The Journal of Things We Like (Lots)
Select Page
Mulligan, Christina, The Cost of Personal Property Servitudes: Lessons for the Internet of Things (July 14, 2014). Available at SSRN.

Property scholars have long noted a peculiar inconsistency between real and chattel property. While law increasingly tolerates different forms of ownership in and servitudes limiting the use of land, it has remained steadfastly resistant to such restrictions in the context of personal property. In her sharp new paper, “The Cost of Personal Property Servitudes: Lessons for the Internet of Things,” Christina Mulligan shows that this long-lamented inconsistency isn’t a problem at all, but rather a sensible distinction that flows naturally from the core differences between real and chattel property. This insight not only helps explain a longstanding puzzle in property law, but sheds new light on the increasing practice of content owners using license agreements to restrict the use of digital goods.

From a purely formal perspective, one might reasonably wonder why courts allow increasing complexity in real property ownership—from historical forms like contingent remainders and fees simple subject to executory limitation to modern innovations like condominiums and time-shares—while insisting that no such variation is permitted with respect to chattels. If I can have a defeasible fee interest or a time-share in a vacation home in Boca Raton, why not also in a Rolex or a refrigerator? This seeming has engaged scholars since Coke. Most recently, Molly Van Houweling investigated contract-based restrictions on personal property from the perspective of physical property, suggesting that the same concerns that warrant skepticism about servitudes on real property may be used to govern servitudes in the context of personal property as well.

Mulligan takes a different approach to this issue altogether. Instead of proposing a way to render uniform law’s treatment of real and personal property servitudes, she instead seeks a way to show that what other scholars have treated as a formal inconsistency actually rests on solid practical grounds. Mulligan deploys Merrill and Smith’s information costs defense of limited forms of property rights. Because chattels, unlike land, tend to be small, mobile and fungible, it will prove very difficult for a buyer to determine whether those chattels are heavily encumbered by restrictions or free for any sort of use. And since personalty tends to be worth less than land, these information costs will loom as an even greater burden to purchasers of chattel property than they would to real property. After all, it would be well worth the money to pay $1000 to clear title to a $200,000 vacant lot you’re thinking of purchasing, but you’d be a fool to shell out that amount to make sure there are no encumbrances on a $200 watch. And finally, Mulligan aptly observes that while one needs to investigate the state of title in real property relatively rarely, we purchase and interact with things all the time, so that in a world where we had to worry about use restrictions constantly, we would have to overcome information costs multiple times on a daily basis.
──────────
_WHAT THIS EXERCISE ASKS_:
#1 Copy the essay on personal property servitudes between "The Journal of" and "Available at SSRN.", inclusive, switching "Internet of Things" to "IoT" each time it occurs.
#2 Resume the essay on personal property servitudes, picking up after its final sentence.
The data placed after the essay on personal property servitudes plays no part here.
──────────
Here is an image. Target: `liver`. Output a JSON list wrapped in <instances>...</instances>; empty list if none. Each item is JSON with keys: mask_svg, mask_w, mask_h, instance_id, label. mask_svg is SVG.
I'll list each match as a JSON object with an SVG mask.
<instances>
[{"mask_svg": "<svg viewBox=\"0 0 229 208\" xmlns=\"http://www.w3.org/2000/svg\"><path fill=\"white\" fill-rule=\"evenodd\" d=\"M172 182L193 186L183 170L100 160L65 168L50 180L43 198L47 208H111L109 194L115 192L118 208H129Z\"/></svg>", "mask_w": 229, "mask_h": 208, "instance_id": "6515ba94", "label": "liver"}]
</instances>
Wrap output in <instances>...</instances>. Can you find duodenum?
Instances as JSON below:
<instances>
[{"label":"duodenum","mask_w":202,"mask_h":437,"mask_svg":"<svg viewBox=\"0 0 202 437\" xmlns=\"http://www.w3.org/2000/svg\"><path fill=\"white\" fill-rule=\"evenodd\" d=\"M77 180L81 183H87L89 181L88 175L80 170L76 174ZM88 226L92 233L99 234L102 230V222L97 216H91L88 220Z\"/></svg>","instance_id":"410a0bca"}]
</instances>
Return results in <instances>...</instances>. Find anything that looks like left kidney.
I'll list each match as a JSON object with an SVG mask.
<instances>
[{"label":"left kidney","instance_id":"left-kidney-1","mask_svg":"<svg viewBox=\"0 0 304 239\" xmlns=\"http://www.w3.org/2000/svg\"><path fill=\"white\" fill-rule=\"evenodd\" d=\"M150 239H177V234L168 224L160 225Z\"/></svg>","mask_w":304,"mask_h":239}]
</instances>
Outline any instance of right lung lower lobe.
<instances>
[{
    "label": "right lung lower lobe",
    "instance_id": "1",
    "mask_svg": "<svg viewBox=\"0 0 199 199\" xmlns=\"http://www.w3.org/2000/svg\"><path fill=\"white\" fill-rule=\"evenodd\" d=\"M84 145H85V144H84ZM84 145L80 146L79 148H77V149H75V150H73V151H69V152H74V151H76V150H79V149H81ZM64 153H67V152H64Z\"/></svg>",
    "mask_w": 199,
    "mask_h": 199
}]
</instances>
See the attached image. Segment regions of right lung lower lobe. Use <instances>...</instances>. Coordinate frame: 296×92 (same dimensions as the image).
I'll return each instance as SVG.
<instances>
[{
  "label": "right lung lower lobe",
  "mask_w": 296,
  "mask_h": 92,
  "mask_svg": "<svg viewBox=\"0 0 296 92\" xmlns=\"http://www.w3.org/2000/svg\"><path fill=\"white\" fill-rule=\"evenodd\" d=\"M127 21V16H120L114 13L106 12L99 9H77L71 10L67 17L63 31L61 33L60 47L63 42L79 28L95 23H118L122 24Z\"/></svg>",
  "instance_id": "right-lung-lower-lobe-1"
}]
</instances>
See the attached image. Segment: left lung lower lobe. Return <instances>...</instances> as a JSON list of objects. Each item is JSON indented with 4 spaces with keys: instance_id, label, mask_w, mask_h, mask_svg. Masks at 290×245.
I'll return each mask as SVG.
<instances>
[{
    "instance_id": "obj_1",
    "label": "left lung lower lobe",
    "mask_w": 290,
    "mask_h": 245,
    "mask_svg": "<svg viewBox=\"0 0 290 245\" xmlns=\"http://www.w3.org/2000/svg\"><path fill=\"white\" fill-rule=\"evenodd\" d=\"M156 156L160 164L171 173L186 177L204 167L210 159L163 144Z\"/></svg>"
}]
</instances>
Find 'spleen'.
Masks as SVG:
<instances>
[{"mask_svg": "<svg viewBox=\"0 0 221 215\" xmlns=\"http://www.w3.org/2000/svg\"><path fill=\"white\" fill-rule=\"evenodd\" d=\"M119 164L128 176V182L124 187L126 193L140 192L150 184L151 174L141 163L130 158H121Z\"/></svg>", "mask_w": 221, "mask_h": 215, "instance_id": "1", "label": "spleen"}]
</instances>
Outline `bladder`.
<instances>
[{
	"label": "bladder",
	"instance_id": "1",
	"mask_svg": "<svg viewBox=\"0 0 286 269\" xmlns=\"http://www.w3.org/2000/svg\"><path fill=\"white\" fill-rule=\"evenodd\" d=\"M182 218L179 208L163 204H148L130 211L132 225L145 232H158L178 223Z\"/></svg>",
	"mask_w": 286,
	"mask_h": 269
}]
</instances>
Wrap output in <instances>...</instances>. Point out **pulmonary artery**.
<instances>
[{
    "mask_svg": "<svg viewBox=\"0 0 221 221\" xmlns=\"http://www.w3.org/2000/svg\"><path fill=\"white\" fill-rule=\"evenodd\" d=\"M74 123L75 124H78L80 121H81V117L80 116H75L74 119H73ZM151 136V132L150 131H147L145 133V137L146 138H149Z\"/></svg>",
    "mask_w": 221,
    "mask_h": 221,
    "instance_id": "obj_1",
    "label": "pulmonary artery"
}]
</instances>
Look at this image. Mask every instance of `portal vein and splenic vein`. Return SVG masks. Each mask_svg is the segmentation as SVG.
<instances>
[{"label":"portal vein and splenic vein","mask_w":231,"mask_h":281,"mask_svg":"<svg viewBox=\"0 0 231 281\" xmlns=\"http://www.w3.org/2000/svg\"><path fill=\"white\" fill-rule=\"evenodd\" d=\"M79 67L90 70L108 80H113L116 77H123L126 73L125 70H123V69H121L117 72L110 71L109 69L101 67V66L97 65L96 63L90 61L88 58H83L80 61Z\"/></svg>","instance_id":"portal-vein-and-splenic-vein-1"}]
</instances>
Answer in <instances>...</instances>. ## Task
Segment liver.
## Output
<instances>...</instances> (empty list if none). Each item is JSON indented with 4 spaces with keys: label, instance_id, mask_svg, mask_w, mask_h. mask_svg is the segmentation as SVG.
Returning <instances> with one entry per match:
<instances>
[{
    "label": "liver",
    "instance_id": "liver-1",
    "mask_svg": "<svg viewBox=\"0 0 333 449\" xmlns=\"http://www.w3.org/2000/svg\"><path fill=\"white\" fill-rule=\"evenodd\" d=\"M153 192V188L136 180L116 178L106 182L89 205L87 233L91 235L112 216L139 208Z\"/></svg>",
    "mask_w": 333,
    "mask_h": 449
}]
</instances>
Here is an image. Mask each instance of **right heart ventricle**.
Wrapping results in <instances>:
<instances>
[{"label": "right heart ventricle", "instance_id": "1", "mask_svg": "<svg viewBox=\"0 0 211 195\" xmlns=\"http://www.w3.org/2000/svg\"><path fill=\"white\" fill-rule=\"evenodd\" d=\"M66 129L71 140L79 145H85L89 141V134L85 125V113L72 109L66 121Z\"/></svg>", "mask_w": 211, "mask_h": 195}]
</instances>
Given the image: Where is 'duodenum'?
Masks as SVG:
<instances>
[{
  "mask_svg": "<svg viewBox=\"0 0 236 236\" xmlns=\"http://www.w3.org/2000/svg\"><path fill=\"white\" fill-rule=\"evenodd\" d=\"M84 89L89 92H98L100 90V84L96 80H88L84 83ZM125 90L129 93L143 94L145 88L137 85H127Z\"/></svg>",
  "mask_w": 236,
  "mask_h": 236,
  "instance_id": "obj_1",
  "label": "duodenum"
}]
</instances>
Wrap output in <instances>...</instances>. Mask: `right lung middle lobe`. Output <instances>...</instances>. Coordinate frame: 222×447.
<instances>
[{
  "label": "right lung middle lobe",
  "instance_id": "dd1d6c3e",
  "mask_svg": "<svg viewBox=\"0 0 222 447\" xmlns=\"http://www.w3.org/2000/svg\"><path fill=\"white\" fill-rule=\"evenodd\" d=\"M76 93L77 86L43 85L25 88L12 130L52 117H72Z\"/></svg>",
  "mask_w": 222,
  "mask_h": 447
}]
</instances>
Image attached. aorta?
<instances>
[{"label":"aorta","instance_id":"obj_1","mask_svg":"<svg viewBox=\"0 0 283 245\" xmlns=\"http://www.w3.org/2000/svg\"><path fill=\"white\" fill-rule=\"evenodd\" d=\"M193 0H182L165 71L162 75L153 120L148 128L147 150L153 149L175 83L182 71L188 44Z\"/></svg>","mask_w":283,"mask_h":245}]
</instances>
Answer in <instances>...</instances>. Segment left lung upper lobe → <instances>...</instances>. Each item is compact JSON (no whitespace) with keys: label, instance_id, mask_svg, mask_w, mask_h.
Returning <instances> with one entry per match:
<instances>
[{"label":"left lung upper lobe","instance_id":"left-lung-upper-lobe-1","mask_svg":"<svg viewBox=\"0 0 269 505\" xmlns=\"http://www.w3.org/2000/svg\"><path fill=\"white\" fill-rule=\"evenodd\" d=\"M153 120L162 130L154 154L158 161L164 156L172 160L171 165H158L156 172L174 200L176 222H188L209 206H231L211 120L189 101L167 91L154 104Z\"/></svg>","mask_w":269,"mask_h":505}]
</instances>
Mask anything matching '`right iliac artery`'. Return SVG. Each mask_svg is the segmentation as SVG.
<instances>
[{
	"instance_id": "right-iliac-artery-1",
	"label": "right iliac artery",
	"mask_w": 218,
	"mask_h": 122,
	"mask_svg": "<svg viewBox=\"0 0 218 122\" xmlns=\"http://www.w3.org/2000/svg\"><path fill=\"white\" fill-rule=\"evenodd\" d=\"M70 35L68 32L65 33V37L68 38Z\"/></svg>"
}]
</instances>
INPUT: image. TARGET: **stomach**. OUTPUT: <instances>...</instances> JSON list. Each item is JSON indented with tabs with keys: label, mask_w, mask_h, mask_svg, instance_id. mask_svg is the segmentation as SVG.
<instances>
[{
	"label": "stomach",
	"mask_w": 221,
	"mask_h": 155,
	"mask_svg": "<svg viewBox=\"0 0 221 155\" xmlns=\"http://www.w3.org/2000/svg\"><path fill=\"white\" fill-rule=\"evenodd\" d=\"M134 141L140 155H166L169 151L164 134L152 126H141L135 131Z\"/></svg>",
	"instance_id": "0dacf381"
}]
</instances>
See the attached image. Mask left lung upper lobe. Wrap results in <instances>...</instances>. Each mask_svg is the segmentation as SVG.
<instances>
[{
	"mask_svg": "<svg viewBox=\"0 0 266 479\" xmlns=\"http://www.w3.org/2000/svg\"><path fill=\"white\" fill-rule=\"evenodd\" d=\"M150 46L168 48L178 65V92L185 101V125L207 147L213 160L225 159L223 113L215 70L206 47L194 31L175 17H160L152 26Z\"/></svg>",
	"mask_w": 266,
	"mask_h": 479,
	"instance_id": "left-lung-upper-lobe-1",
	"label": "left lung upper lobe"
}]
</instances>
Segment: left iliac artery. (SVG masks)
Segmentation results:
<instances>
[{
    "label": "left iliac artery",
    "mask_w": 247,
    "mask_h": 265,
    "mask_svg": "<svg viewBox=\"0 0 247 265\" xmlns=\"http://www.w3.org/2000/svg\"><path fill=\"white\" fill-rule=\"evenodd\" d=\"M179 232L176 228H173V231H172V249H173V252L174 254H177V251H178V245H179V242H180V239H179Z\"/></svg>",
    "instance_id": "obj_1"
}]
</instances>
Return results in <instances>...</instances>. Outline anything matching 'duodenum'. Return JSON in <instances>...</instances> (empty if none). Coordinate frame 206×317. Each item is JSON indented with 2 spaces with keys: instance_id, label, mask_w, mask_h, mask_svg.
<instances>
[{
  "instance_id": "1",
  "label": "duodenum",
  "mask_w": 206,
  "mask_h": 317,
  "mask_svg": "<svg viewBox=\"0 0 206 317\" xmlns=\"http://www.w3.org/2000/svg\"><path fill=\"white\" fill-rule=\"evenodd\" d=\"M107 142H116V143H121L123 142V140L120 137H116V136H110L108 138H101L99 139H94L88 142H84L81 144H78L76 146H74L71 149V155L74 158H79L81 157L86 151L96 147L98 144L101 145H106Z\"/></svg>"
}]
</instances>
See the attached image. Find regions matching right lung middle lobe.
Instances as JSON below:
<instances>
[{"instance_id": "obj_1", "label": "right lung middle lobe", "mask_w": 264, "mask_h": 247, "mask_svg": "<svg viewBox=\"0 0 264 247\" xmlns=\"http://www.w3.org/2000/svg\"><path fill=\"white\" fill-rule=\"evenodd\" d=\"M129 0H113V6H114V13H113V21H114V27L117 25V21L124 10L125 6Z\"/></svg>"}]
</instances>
──────────
_ANSWERS FOR THIS EXERCISE_:
#1
The Journal of Things We Like (Lots)
Select Page
Mulligan, Christina, The Cost of Personal Property Servitudes: Lessons for the IoT (July 14, 2014). Available at SSRN.

#2
In answer to the longstanding question why law is conflicted in its treatment of servitudes on land and things, Christina Mulligan has shown us that the question itself is misconceived. There is not a conflict at all, but rather a perfectly plausible approach to managing the different information costs associated with real and personal property. Mulligan’s elegant information cost solution to this problem invites even more reasons that law may wisely choose to disfavor use restrictions on chattel property. Consider, for example, how information costs may play out in light of knowledge asymmetries between buyers and sellers of chattel property. Sellers’ greater knowledge and expertise would allow them to exploit information costs to systematically disadvantage end users. Imagine, for example, than an unscrupulous seller wants to sell books subject to a long, complex series of use restrictions, including the requirement that buyers will return the copy after six months of use. There’s a pretty good chance that many consumers will fail to smoke out this trap embedded in the Sargasso Sea of boilerplate—after all, it’s just a book, and hardly worth all the trouble of wading through a long agreement. But if law simply sidelines the whole idea of use restrictions on chattel property for a rule that says “when you buy it, it’s yours, no exceptions,” then we avoid this risk of consumer exploitation in addition to lowering information costs.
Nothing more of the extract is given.